Jean opine. «Avant, on travaillait 60 heures par semaine. On est passé de carriéristes à... autre chose. Depuis qu'Alexis est avec nous, on est moins centrés sur nous-mêmes, on est moins égoïstes. On apprend à redéfinir c'est quoi, l'amour. Ça fait peut-être drôle à dire, mais c'est ça.»

Alexis était là le jour où je suis allée rencontrer Caroline et Jean dans leur grande maison. Il s'est assis au bout de la table, m'a raconté son histoire dans ses mots. «Avant, je n'avais pas de famille et là, j'ai une famille. Une vraie famille.»
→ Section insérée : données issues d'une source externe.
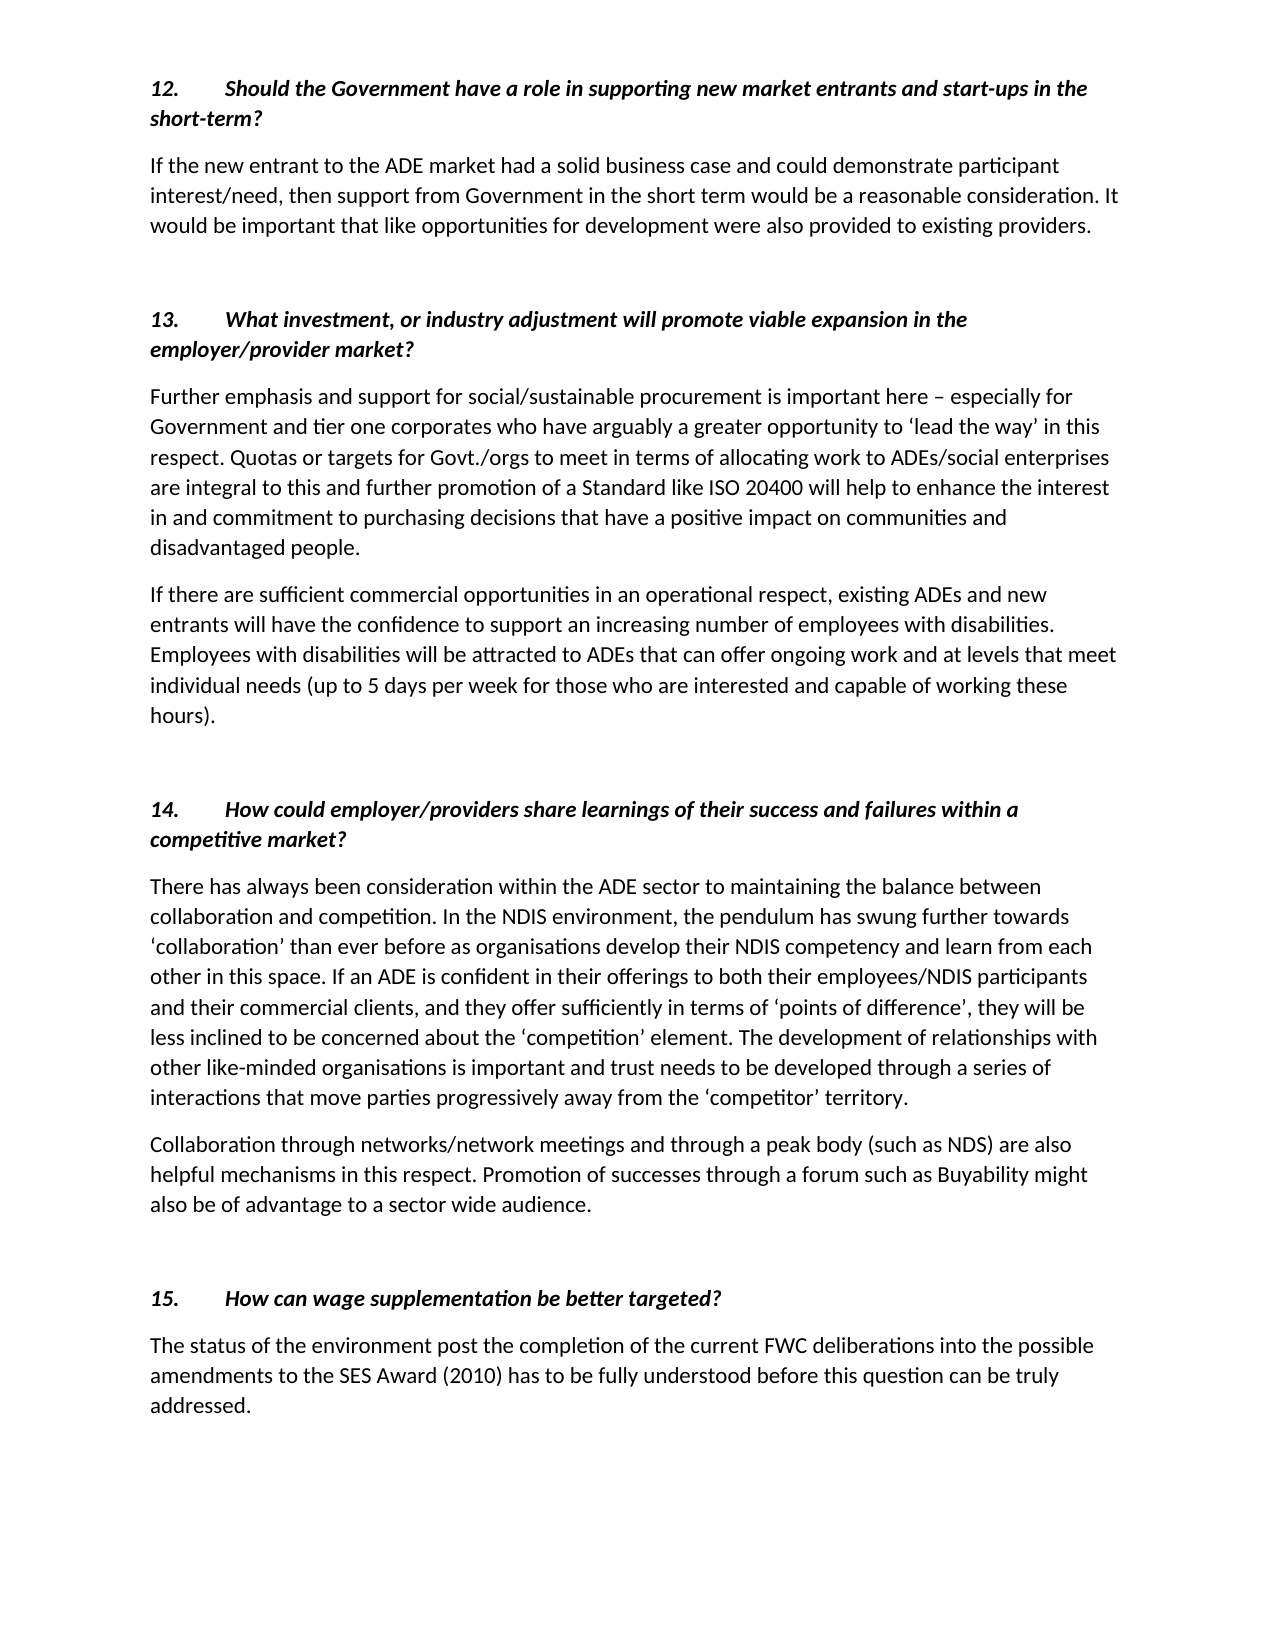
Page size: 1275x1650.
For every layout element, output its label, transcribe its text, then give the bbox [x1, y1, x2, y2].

text 12. Should the Government have a role in supporting new market entrants and start-ups in the short-term? [150, 74, 1125, 132]
text If the new entrant to the ADE market had a solid business case and could demonstrate participant interest/need, then support from Government in the short term would be a reasonable consideration. It would be important that like opportunities for development were also provided to existing providers. [150, 151, 1125, 239]
text Collaboration through networks/network meetings and through a peak body (such as NDS) are also helpful mechanisms in this respect. Promotion of successes through a forum such as Buyability might also be of advantage to a sector wide audience. [150, 1130, 1125, 1218]
text Further emphasis and support for social/sustainable procurement is important here – especially for Government and tier one corporates who have arguably a greater opportunity to ‘lead the way’ in this respect. Quotas or targets for Govt./orgs to meet in terms of allocating work to ADEs/social enterprises are integral to this and further promotion of a Standard like ISO 20400 will help to enhance the interest in and commitment to purchasing decisions that have a positive impact on communities and disadvantaged people. [150, 382, 1125, 561]
text 13. What investment, or industry adjustment will promote viable expansion in the employer/provider market? [150, 305, 1125, 363]
text If there are sufficient commercial opportunities in an operational respect, existing ADEs and new entrants will have the confidence to support an increasing number of employees with disabilities. Employees with disabilities will be attracted to ADEs that can offer ongoing work and at levels that meet individual needs (up to 5 days per week for those who are interested and capable of working these hours). [150, 580, 1125, 729]
text The status of the environment post the completion of the current FWC deliberations into the possible amendments to the SES Award (2010) has to be fully understood before this question can be truly addressed. [150, 1331, 1125, 1419]
text There has always been consideration within the ADE sector to maintaining the balance between collaboration and competition. In the NDIS environment, the pendulum has swung further towards ‘collaboration’ than ever before as organisations develop their NDIS competency and learn from each other in this space. If an ADE is confident in their offerings to both their employees/NDIS participants and their commercial clients, and they offer sufficiently in terms of ‘points of difference’, they will be less inclined to be concerned about the ‘competition’ element. The development of relationships with other like-minded organisations is important and trust needs to be developed through a series of interactions that move parties progressively away from the ‘competitor’ territory. [150, 872, 1125, 1111]
text 14. How could employer/providers share learnings of their success and failures within a competitive market? [150, 795, 1125, 853]
text 15. How can wage supplementation be better targeted? [150, 1284, 1125, 1312]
Il a aussi son grand frère Léo, qui comprend par où il est passé. «Quand les deux se couchent le soir - ils dorment dans la même chambre -, ils se content des histoires, me raconte Caroline. Léo dit: "Moi, quand j'étais tout petit, je vivais dans une maison et ma maison a été détruite." Alexis a vécu ça aussi, à sa façon.»

Depuis quelques mois, il y a un nouveau bébé dans la maison. La petite fille souffre d'un handicap intellectuel et moteur, elle demande une attention de tous les instants. Sa santé est fragile. Ça tombe bien, Jean est infirmier. «On a passé la nuit du 31 décembre à l'urgence...» À l'instar d'Alexis, personne n'en voulait. Caroline et Jean lui ont tendu les bras.

Et le 24, ils ont reçu un appel. Des enfants qui se retrouvaient sans famille, à la veille de Noël. «Pouvez-vous les accueillir?» Caroline et Jean ont réfléchi. Pour répondre oui, ils doivent agrandir leur maison, ils n'ont pas les 20 000 $ qu'il faudrait pour ajouter des chambres. Ils ont cogné aux portes de quelques organismes, se sont gentiment fait répondre non.

Depuis qu'ils ont Alexis, ils ont reçu au moins sept appels pour des enfants différents, qu'aucune famille ne veut accueillir.

Faute d'un coup de main, Caroline et Jean avaient mis sur la glace leur projet d'agrandissement. Et puis, ils se sont ravisés. Ils le feront, coûte que coûte. «On trouvera l'argent qu'il faut. On ne veut pas faire pitié, surtout pas. Ce qu'on fait, on le fait parce qu'on aime ça, parce qu'on a du fun. C'est nous qui avons choisi de nous embarquer dans ce projet de fou!»

Le problème de Caroline et de Jean, c'est qu'ils ont le coeur plus gros que leur maison. C'est un beau problème.

* Pour préserver l'anonymat des enfants, tous les prénoms ont été modifiés.